Monday, August 29, 2011

Don't angle grind your leg, and an Ode to Door Hinges

Angle grinders are not the best choice when exfoliating your shins.  Just saying. . .

I read this write-up about the Lexus SC400.  This is not a car I have ever given a lot of thought about in the past.  I used to think they were boring, pedestrian and slow compared to say a Trans Am of the same era.  But after reading that article, and going out and looking a bit, I have to say that Lexus is truly worth a second or third look.

Reference the door hinges.  That article goes on about them.  And yes, it's pretty silly to be geeked up about a pair of door hinges.  But you really do have to see these things to believe them.  I have no idea what posessed them to do this, but it's cool.

These hinges weigh about 5 or 6 pounds each.  And they were built to withstand the apocalypse.  No kidding.

Your usual door hinge is a simple tab and rod affair, with maybe a spring (maybe).  If you've ever owned a 70's or 80's era GM coupe (like my old Monte Carlo), then you know that door hinges are just not up to the job in these old cars.  I think the doors on that Monte Carlo dropped two inches the minute you pulled the latch.

Now the hinges and doors on my Camaro open and close like brand-new.  They just haven't been used enough to have worn out and sagged.  But they will.  So I'm giving some thought about retro-fitting these Lexus hinges in.  Just a thought.  There's plenty of room behind the fender for them, and I don't think the fabrication needed would be too tough.

If not, then I'll just keep them and use them somewhere else.  I know it's dumb, but it's kinda fun to look at them and think about how someone in this day and age would ever build something indestructible like that.  It flies in the face of everything this society is about.  And if they built the rest of the car like that, I am going to have to get one.

Now, onto the actual restoration stuff I did this weekend.  I received my POR-15 starter kit on Friday, and began prepping one of my A-arms and the transmission crossmember.  Prep was easy.  I took all the old scale and undercoating off the A-arm with a wire wheel (hence the shin).  Then it was just a matter of spraying on the Marine Clean, letting it sit a bit, then rinsing it off.  After that, I let it dry, and then applied the metal prep solution which left the piece looking like this:

After that, I just brushed on the POR-15 and let it cure.  This stuff is supposed to be pretty tough, and it seems like it.  I was careful, and didn't get it all over the place like I usually do with paint.  Solvents and strippers won't do much to this stuff once it's cured.

• **DATASET CONTENT**:
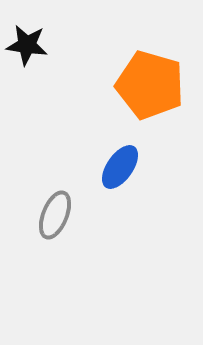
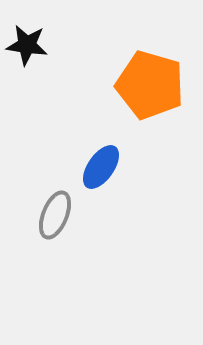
blue ellipse: moved 19 px left
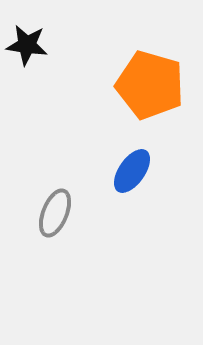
blue ellipse: moved 31 px right, 4 px down
gray ellipse: moved 2 px up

• **WORK TO DO**:
In the blog post on Lexus door hinges, about how much does each hinge weigh?

• **RESULT OF THIS EXERCISE**:
About 5 or 6 pounds.